◆ DIRECTIONS ◆
Please give the lines of the listing again, from the line holding "Record the relative" through the end of the listing, inclusive, with "key=value pairs" swapped for "field=value pairs" and all else unchanged. Leave the pictures out of your answer.

◆ INPUT DATA ◆
* * *
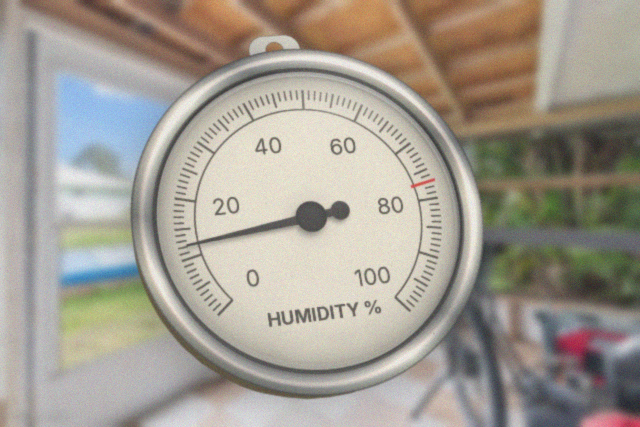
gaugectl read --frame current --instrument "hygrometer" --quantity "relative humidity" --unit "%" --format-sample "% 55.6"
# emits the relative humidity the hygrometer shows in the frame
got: % 12
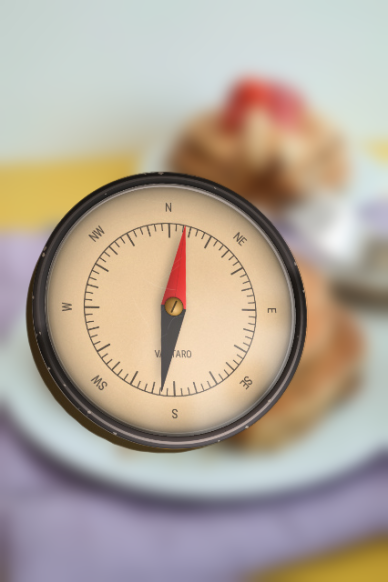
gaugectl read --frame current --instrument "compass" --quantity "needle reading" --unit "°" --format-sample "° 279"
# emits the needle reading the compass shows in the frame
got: ° 10
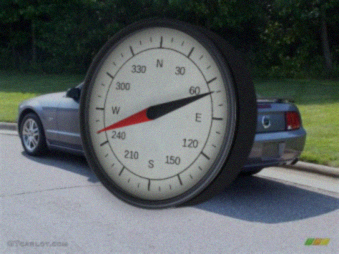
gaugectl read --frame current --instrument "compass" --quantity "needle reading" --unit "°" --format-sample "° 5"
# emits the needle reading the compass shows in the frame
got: ° 250
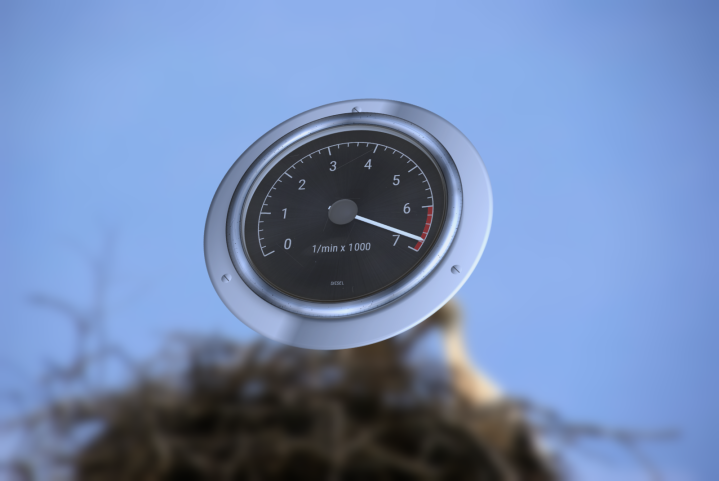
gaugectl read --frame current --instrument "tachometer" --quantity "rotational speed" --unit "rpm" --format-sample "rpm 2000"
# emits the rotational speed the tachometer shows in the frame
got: rpm 6800
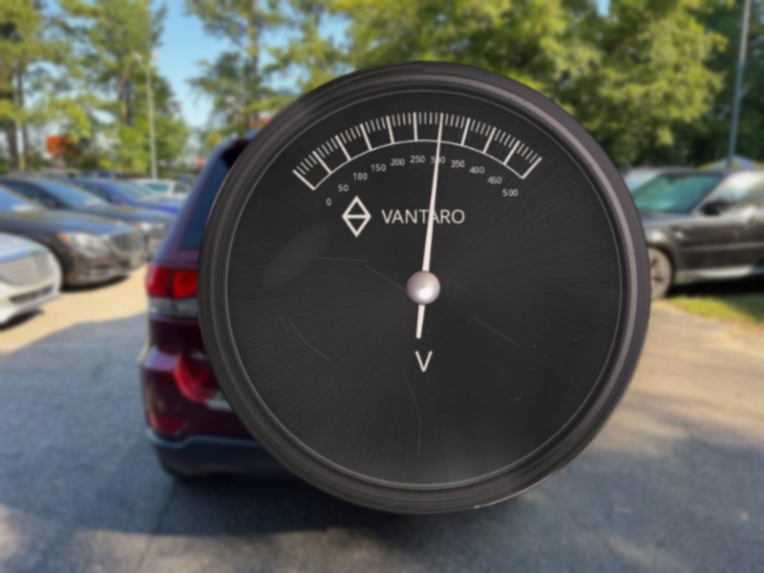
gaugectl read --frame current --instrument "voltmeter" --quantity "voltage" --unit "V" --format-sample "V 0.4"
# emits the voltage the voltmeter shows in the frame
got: V 300
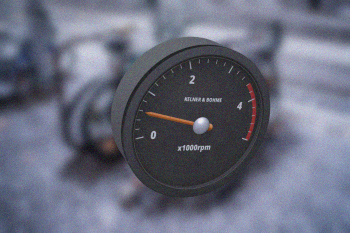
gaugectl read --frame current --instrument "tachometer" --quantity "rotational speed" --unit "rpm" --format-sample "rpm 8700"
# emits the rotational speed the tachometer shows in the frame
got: rpm 600
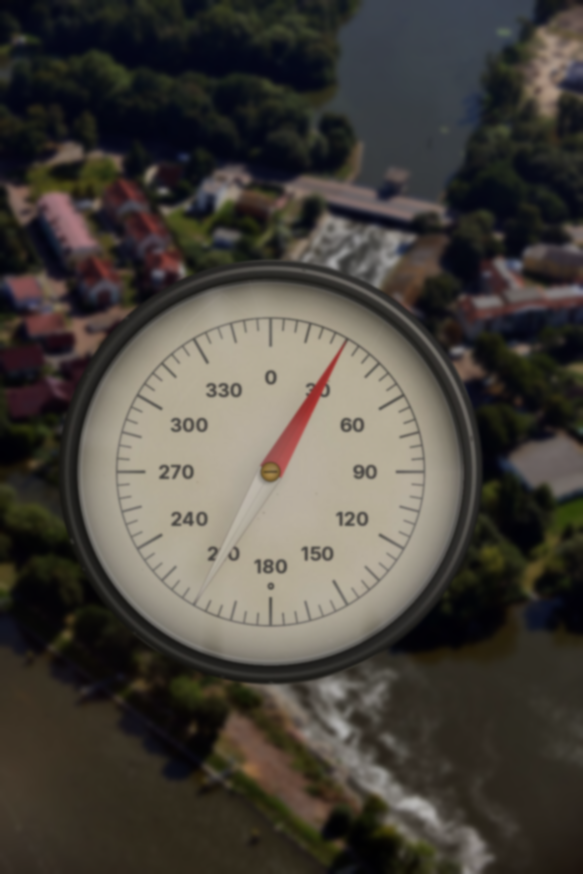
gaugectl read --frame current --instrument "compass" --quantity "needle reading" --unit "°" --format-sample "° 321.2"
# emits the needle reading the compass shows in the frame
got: ° 30
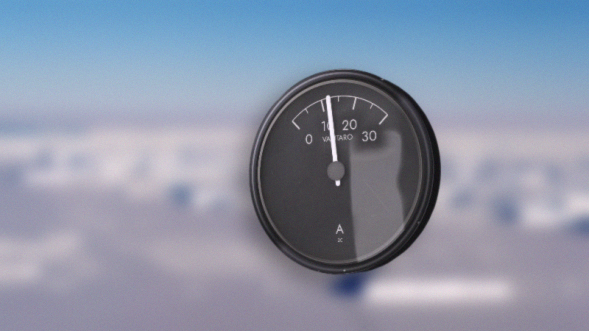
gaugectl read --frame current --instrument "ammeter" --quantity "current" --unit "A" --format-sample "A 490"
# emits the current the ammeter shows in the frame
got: A 12.5
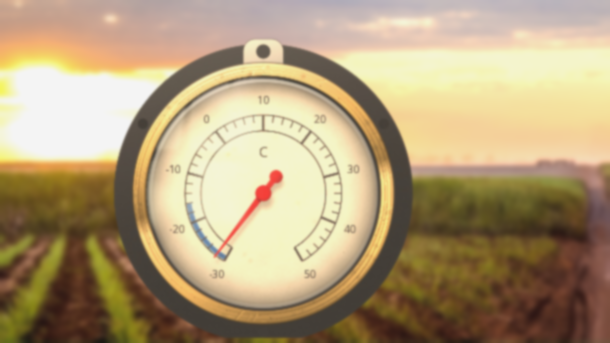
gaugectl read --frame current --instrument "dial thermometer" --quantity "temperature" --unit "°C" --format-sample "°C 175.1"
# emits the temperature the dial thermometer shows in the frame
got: °C -28
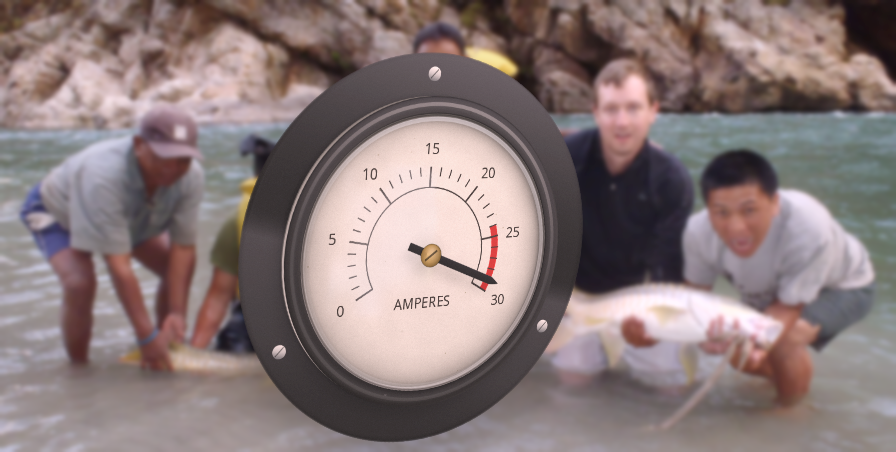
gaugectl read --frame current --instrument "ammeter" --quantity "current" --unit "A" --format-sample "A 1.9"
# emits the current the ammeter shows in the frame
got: A 29
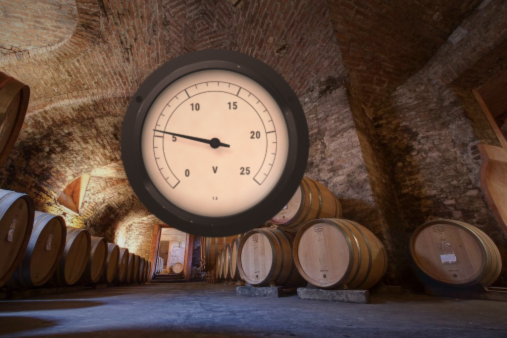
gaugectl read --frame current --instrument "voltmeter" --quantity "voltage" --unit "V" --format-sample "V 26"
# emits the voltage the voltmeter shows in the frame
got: V 5.5
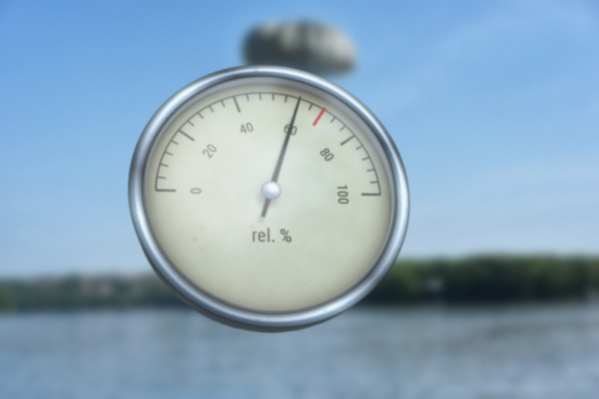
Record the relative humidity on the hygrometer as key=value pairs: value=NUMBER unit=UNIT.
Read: value=60 unit=%
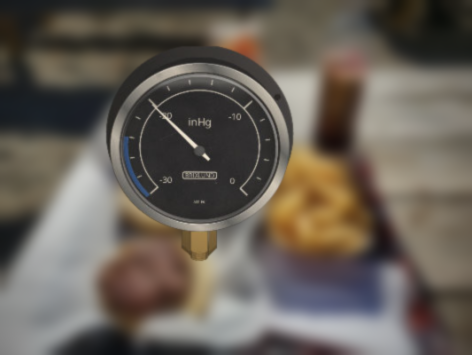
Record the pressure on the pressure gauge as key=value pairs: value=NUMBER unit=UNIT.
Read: value=-20 unit=inHg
* * *
◆ RESPONSE TO THIS TASK ◆
Record the relative humidity on the hygrometer as field=value pairs: value=NUMBER unit=UNIT.
Read: value=60 unit=%
Record the pressure on the pressure gauge as field=value pairs: value=NUMBER unit=UNIT.
Read: value=-20 unit=inHg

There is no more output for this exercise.